→ **GOAL**: Please swap "low-vision user" for "blind user" everywhere in the data below and write those lines out again with nothing else changed. Leave the pictures out of your answer.

(Collected data)

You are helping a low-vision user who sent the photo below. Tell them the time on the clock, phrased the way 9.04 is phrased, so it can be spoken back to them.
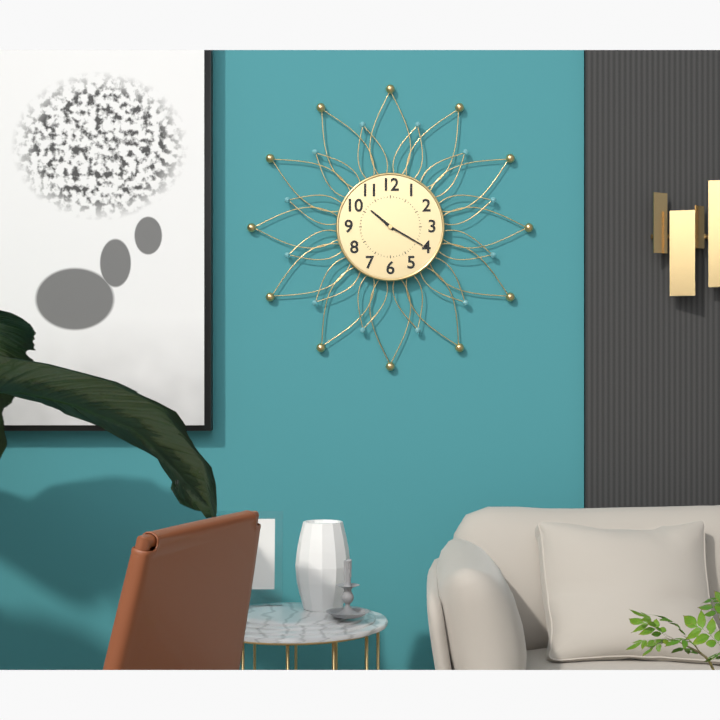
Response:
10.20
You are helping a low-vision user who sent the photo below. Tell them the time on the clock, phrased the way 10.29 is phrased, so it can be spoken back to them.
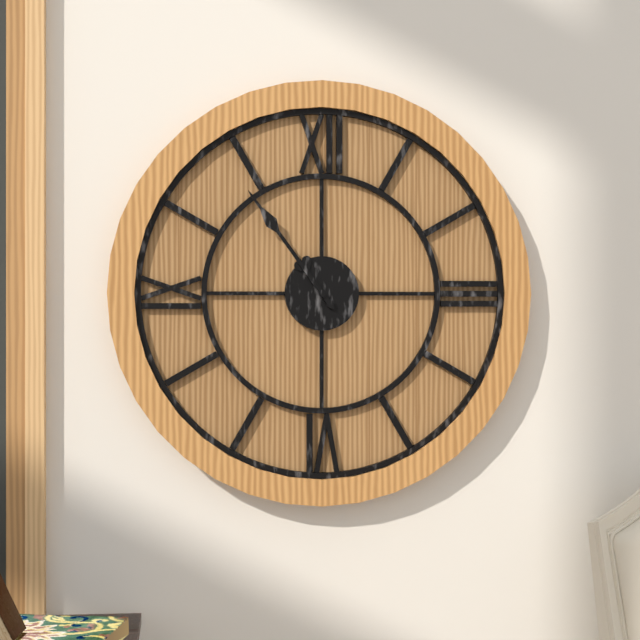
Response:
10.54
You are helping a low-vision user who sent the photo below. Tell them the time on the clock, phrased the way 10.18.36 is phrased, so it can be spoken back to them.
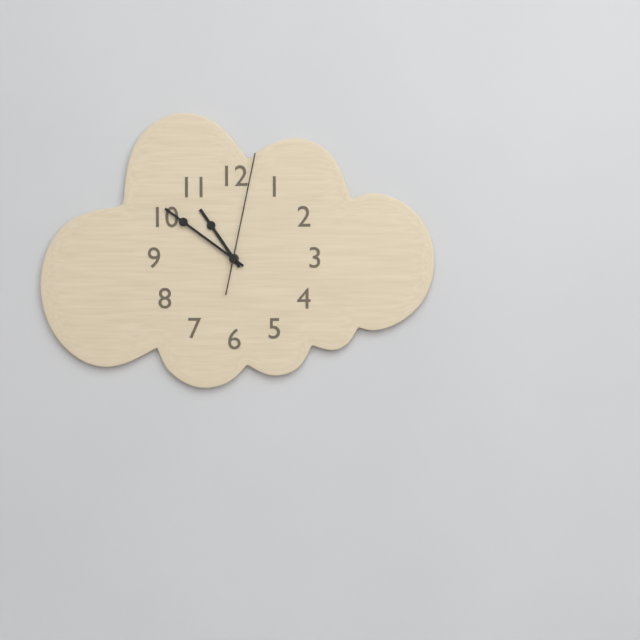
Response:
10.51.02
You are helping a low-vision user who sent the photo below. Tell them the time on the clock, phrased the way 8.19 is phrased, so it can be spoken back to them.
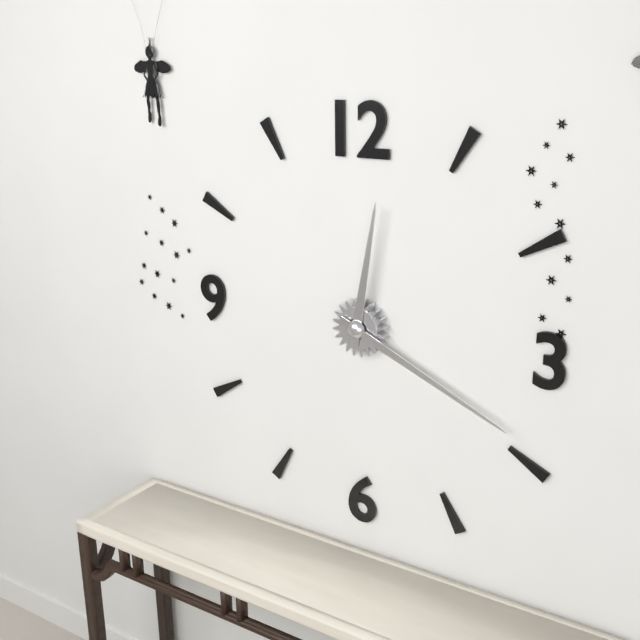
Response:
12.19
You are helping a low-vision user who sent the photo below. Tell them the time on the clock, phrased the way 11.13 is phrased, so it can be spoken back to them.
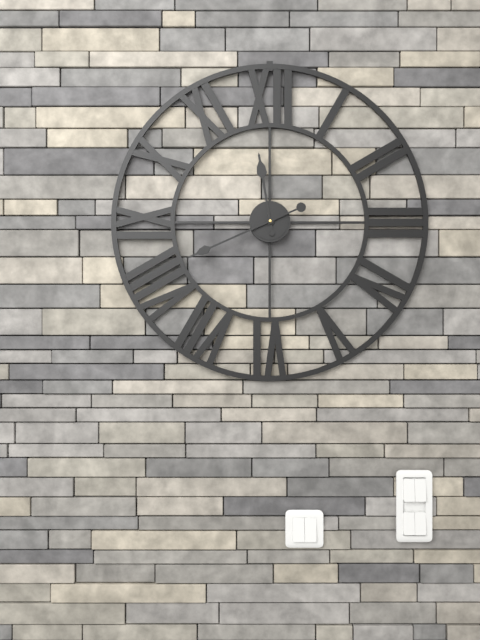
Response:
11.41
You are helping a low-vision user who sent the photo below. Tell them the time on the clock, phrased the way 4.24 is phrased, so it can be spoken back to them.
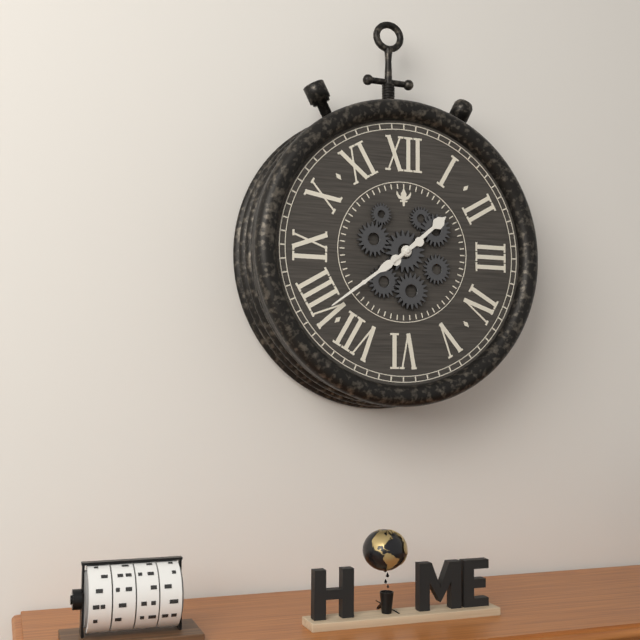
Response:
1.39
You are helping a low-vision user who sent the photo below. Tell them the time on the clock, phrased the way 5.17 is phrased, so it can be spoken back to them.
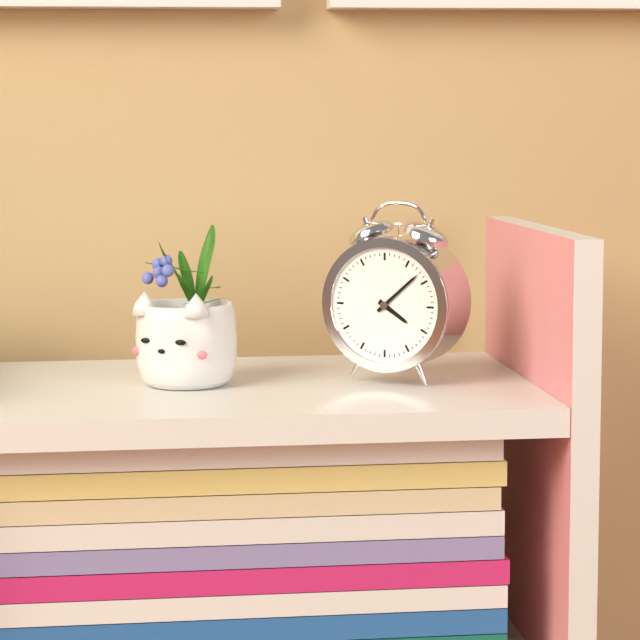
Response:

→ **PROBLEM SOLUTION**:
You are helping a blind user who sent the photo below. Tell them the time on the clock, phrased the way 9.04 is phrased, so it can be spoken back to them.
Response:
10.20
You are helping a blind user who sent the photo below. Tell them the time on the clock, phrased the way 10.29 is phrased, so it can be spoken back to them.
Response:
10.54
You are helping a blind user who sent the photo below. Tell them the time on the clock, phrased the way 10.18.36 is phrased, so it can be spoken back to them.
Response:
10.51.02
You are helping a blind user who sent the photo below. Tell them the time on the clock, phrased the way 8.19 is phrased, so it can be spoken back to them.
Response:
12.19
You are helping a blind user who sent the photo below. Tell them the time on the clock, phrased the way 11.13 is phrased, so it can be spoken back to them.
Response:
11.41
You are helping a blind user who sent the photo below. Tell them the time on the clock, phrased the way 4.24 is phrased, so it can be spoken back to them.
Response:
1.39
You are helping a blind user who sent the photo below. Tell them the time on the clock, phrased the way 5.17 is phrased, so it can be spoken back to them.
Response:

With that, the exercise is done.